• _Available data_
══════════
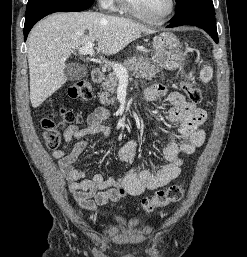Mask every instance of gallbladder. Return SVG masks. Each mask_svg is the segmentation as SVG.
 Returning a JSON list of instances; mask_svg holds the SVG:
<instances>
[{"label": "gallbladder", "mask_w": 247, "mask_h": 257, "mask_svg": "<svg viewBox=\"0 0 247 257\" xmlns=\"http://www.w3.org/2000/svg\"><path fill=\"white\" fill-rule=\"evenodd\" d=\"M87 67L82 64L68 63L64 67V74L69 81H77L87 75Z\"/></svg>", "instance_id": "gallbladder-1"}]
</instances>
══════════
• _Problem requirements_
Could you copy every row above word for word, leaving out the pictures?

• _The answer_
Mask every instance of gallbladder. Return SVG masks. Each mask_svg is the segmentation as SVG.
 Returning a JSON list of instances; mask_svg holds the SVG:
<instances>
[{"label": "gallbladder", "mask_w": 247, "mask_h": 257, "mask_svg": "<svg viewBox=\"0 0 247 257\" xmlns=\"http://www.w3.org/2000/svg\"><path fill=\"white\" fill-rule=\"evenodd\" d=\"M87 67L82 64L68 63L64 67V74L69 81H77L87 75Z\"/></svg>", "instance_id": "gallbladder-1"}]
</instances>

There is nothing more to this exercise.